In line with the anatomical scheme, the increase of high gamma around choice in the later session may reflect the stronger input from EC, which is projected from many cortical areas (Canto et al. 2008) and may receive the majority of sensory information, whereas the decrease of low gamma may be affected by the lower input from CA3, which may be involved in pattern completion (Nakazawa et al. 2002). On the other hand, the strength of theta–gamma modulation increased in the majority of frequency bands in the later trials. By examining the running speed around the choice, we were able to confirm that at least the changes before the choice were not due to running speed. The increase in the coupling may be caused by synaptic plasticity in the CA1–CA3 and CA1–EC network (Xu et al. 2013a, b), suggesting optimization of the communication between neural groups in these regions (Fries 2005; Singer 2009). Considering the putative functional roles in the different hippocampal areas and the behavioral changes during the delay period as a result of adjusting to the behavioral task (i.e. the reduction of premature responses and reaction times), we hypothesize that the rats are able to minimize their deliberative decision-making about which direction they should choose (hence the decrease of low gamma, and less energy required from CA3), and instead focus already on the next step in processing their choice, that is, paying attention to the relevant external stimuli (i.e. the timing of the illumination of the choice hole; hence the increase of high gamma, and more reliance on input from EC).

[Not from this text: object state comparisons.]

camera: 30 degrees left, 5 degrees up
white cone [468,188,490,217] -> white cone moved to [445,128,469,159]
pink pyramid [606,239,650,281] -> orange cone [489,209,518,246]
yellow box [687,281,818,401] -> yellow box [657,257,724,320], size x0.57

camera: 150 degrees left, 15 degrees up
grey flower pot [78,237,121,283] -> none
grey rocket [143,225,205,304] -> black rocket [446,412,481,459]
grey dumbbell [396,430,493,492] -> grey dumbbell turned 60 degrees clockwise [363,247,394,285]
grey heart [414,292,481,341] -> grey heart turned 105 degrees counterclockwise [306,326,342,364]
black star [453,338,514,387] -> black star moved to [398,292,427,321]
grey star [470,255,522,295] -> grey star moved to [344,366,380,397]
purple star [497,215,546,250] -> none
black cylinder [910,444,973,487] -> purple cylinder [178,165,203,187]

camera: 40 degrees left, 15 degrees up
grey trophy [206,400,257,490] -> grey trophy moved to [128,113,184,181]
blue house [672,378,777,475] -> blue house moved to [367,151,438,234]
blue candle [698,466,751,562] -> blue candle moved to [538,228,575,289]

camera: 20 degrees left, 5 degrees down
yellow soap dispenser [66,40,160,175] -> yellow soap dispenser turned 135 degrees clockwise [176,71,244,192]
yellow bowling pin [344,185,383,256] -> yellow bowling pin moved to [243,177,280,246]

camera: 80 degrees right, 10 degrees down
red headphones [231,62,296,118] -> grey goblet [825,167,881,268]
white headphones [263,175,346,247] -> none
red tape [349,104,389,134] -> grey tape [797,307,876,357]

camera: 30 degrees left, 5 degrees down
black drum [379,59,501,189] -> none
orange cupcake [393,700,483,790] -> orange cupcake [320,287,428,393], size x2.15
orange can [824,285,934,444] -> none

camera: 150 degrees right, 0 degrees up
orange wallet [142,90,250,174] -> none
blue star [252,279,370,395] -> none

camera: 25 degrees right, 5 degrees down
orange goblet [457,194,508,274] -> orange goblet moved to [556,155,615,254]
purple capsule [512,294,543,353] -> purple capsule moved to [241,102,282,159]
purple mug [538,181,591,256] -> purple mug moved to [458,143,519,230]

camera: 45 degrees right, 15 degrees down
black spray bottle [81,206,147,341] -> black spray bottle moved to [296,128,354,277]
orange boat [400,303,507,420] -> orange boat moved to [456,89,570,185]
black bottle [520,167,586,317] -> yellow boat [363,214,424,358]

SWR could contribute to the changes of neural activities required for cognitive processing. SWR is thought to result from a synchronized burst in the hippocampal CA3 region (Buzsaki et al. 1983). It also has been shown that the temporoammonic (TA) pathway is crucial for the consolidating process (Remondes and Schuman 2004). We observed decreasing trends of power in a wide range of frequency bands during SWR. Interpreting this result, the input strength from EC and CA3, and the number of activated neurons in CA1 during SWR might decrease, optimizing the neural grouping with respect to the behavioral demands. Consequently, the number of SWRs that exceed the threshold would reduce as well. Furthermore, our results showed that the correlation between high gamma (which reflects input from EC) and HFO (which might be lower frequency SWR) changed in the earlier trials as compared to the later trials. Although our results suggest that the input via the TA pathway is involved in memory consolidation processes and the occurrence of SWR, sharp wave-associated bursts increased after lesion of EC (Bragin et al. 1995b). Thus, the interaction and the input timing from these areas might be critical for the generation of SWR and consolidation.

In sum, in the present study we showed how neural activities in rat hippocampal area CA1 around the choice point and during SWR adapted along with behavioral changes. Our findings support the notion that the inputs from CA3 and entorhinal cortex play a critical role in memory consolidation as well as in cognitive processes. Particularly, we suggest that SWR and the inputs from the two areas serve to stabilize the task behavior and neural activities.